5. Relations sociales
La solitude et l'isolement social ont été associés à une détérioration de l'état de santé et à une augmentation de l'activité inflammatoire. Les relations humaines ne sont pas distinctes de la biologie ; elles en font partie intégrante.
En résumé : le corps ne vieillit pas isolément.
Le véritable message, ce n'est pas la peur. C'est la capacité d'agir.
Le terme « inflammaging » peut sembler intimidant, mais le message qui ressort de ces recherches n'est pas qu'il faille craindre le vieillissement.
En effet, le vieillissement est un processus plus dynamique qu'on ne le pensait auparavant.
L'équilibre entre les forces pro-inflammatoires et anti-inflammatoires s'établit au fil du temps. Cet équilibre dépend en partie de la génétique. Mais il est également largement influencé par les facteurs quotidiens qui agissent sur le système immunitaire, le métabolisme, l'intestin, le système nerveux et la capacité de récupération.
C'est pourquoi l'« inflammaging » constitue un cadre utile, car il permet de comprendre ce qui se passe en profondeur.
Cela explique pourquoi le sommeil, l'alimentation, l'activité physique, le stress et les relations sociales ne constituent pas des habitudes de vie distinctes. Il s'agit en réalité de signaux biologiques interdépendants.
Ils permettent de déterminer si l'organisme se trouve dans un état de régénération et d'équilibre, ou dans un état de stress chronique de faible intensité.
Une autre façon d'envisager le vieillissement
Le but n'est pas de « lutter » contre le vieillissement.

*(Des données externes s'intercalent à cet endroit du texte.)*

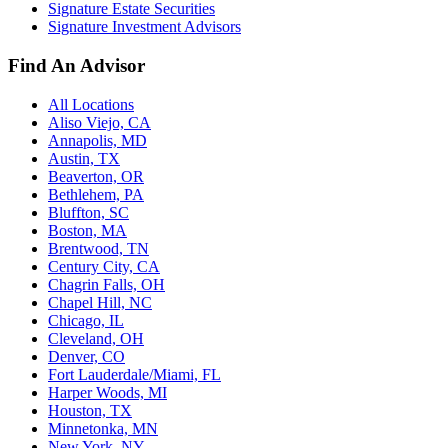
Signature Estate Securities
Signature Investment Advisors
Find An Advisor
All Locations
Aliso Viejo, CA
Annapolis, MD
Austin, TX
Beaverton, OR
Bethlehem, PA
Bluffton, SC
Boston, MA
Brentwood, TN
Century City, CA
Chagrin Falls, OH
Chapel Hill, NC
Chicago, IL
Cleveland, OH
Denver, CO
Fort Lauderdale/Miami, FL
Harper Woods, MI
Houston, TX
Minnetonka, MN
New York, NY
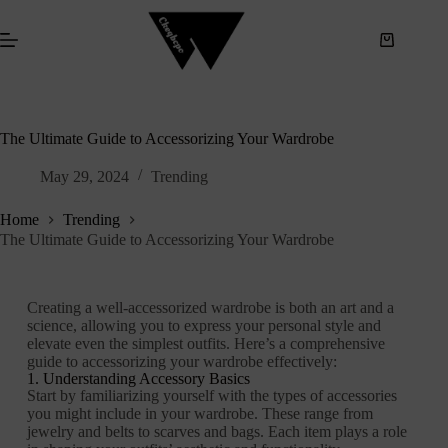
S
k
i
p
t
o
c
The Ultimate Guide to Accessorizing Your Wardrobe
o
n
May 29, 2024
Trending
t
e
n
Home
Trending
t
The Ultimate Guide to Accessorizing Your Wardrobe
Creating a well-accessorized wardrobe is both an art and a
science, allowing you to express your personal style and
elevate even the simplest outfits. Here’s a comprehensive
guide to accessorizing your wardrobe effectively:
1. Understanding Accessory Basics
Start by familiarizing yourself with the types of accessories
you might include in your wardrobe. These range from
jewelry and belts to scarves and bags. Each item plays a role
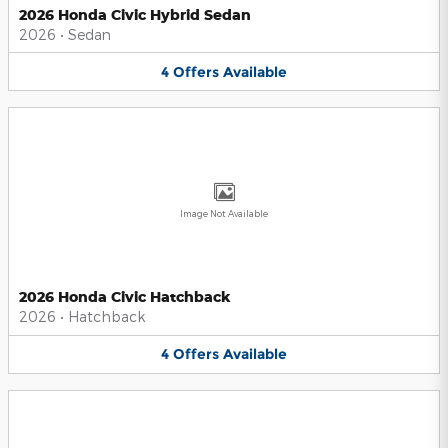
2026 Honda Civic Hybrid Sedan
2026
•
Sedan
4
Offers
Available
Image Not Available
2026 Honda Civic Hatchback
2026
•
Hatchback
4
Offers
Available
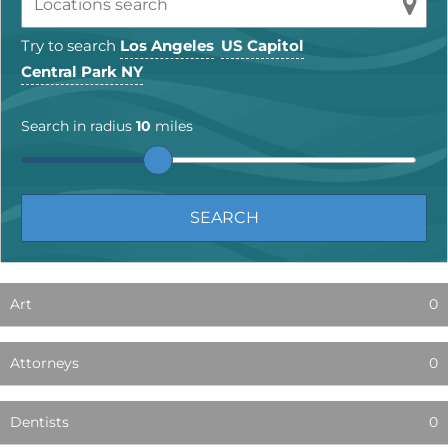
Try to search
Los Angeles
US Capitol
Central Park NY
Search in radius
10
miles
Art
0
Attorneys
0
Dentists
0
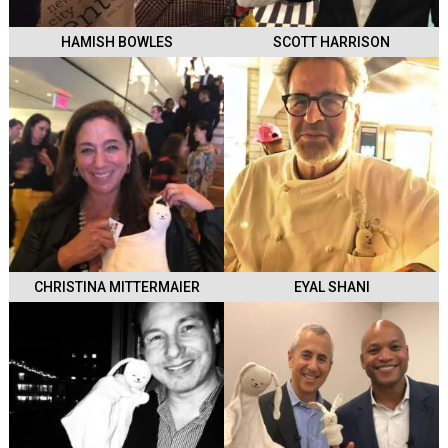
HAMISH BOWLES
SCOTT HARRISON
CHRISTINA MITTERMAIER
EYAL SHANI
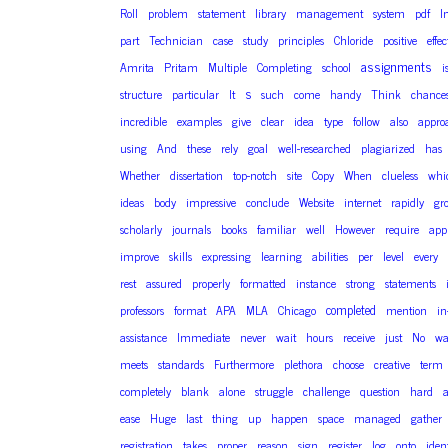
Roll
problem
statement
library
management
system
pdf
I
part
Technician
case
study
principles
Chloride
positive
effec
assignments
Amrita
Pritam
Multiple
Completing
school
i
s
structure
particular
It
such
come
handy
Think
chance
incredible
examples
give
clear
idea
type
follow
also
appro
using
And
these
rely
goal
well-researched
plagiarized
has
Whether
dissertation
top-notch
site
Copy
When
clueless
whi
ideas
body
impressive
conclude
Website
internet
rapidly
gr
scholarly
journals
books
familiar
well
However
require
app
improve
skills
expressing
learning
abilities
per
level
every
rest
assured
properly
formatted
instance
strong
statements
completed
professors
format
APA
MLA
Chicago
mention
in
assistance
Immediate
never
wait
hours
receive
just
No
wa
meets
standards
Furthermore
plethora
choose
creative
term
completely
blank
alone
struggle
challenge
question
hard
ease
Huge
last
thing
up
happen
space
managed
gather
registration
takes
proper
reason
sign
register
log
onto
ident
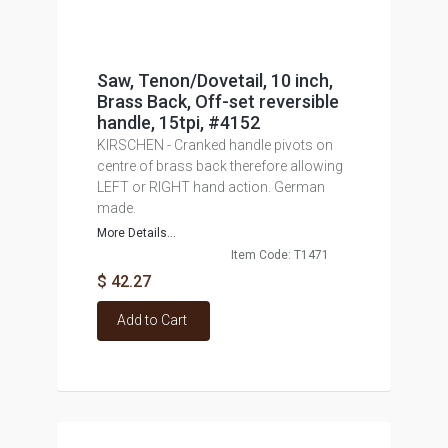
Saw, Tenon/Dovetail, 10 inch,
Brass Back, Off-set reversible
handle, 15tpi, #4152
KIRSCHEN - Cranked handle pivots on
centre of brass back therefore allowing
LEFT or RIGHT hand action. German
made.
More Details...
Item Code: T1471
$ 42.27
Add to Cart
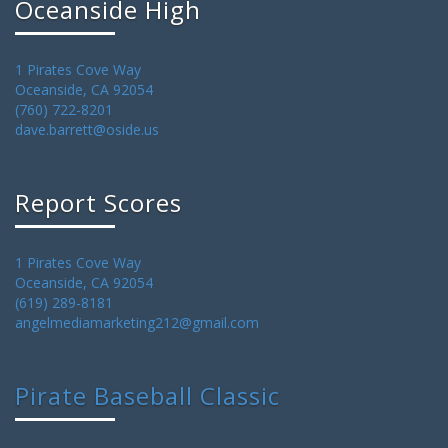
Oceanside High
1 Pirates Cove Way
Oceanside, CA 92054
(760) 722-8201
dave.barrett@oside.us
Report Scores
1 Pirates Cove Way
Oceanside, CA 92054
(619) 289-8181
angelmediamarketing212@gmail.com
Pirate Baseball Classic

L'objectif est de créer les conditions permettant au corps de vieillir en conservant davantage de stabilité, de résilience et d'équilibre.
Cela ne tient pas à un seul complément alimentaire, à un seul traitement ou à une intervention isolée. Cela repose sur la compréhension des mécanismes qui influencent la santé au fil du temps et sur un soutien constant de ceux-ci.
Chez Global Glow, nous abordons la santé sous cet angle : aucun système ne fonctionne isolément. L'alimentation influe sur le système digestif. Le sommeil influe sur l'inflammation. Le stress influe sur la récupération. L'activité physique influe sur le métabolisme. Le bien-être social influe sur la biologie.
Le concept d’« inflammaging » résume tout cela en une idée claire :
La façon dont vous vieillissez ne dépend pas seulement du temps qui passe, mais aussi de l'environnement interne dans lequel votre corps évolue au quotidien.
Ce qui signifie qu'il y a de quoi faire.
On ne peut peut-être pas contrôler entièrement le vieillissement. Mais on peut l'influencer davantage que beaucoup ne le pensent.
Cela change complètement la donne.
Sources principales : Fulop T. et al., « Immunology of Aging: the Birth of Inflammaging », Clinical Reviews in Allergy & Immunology, 2023 ; Franceschi C. et al., cadre conceptuel original de l’inflammaging, 2000.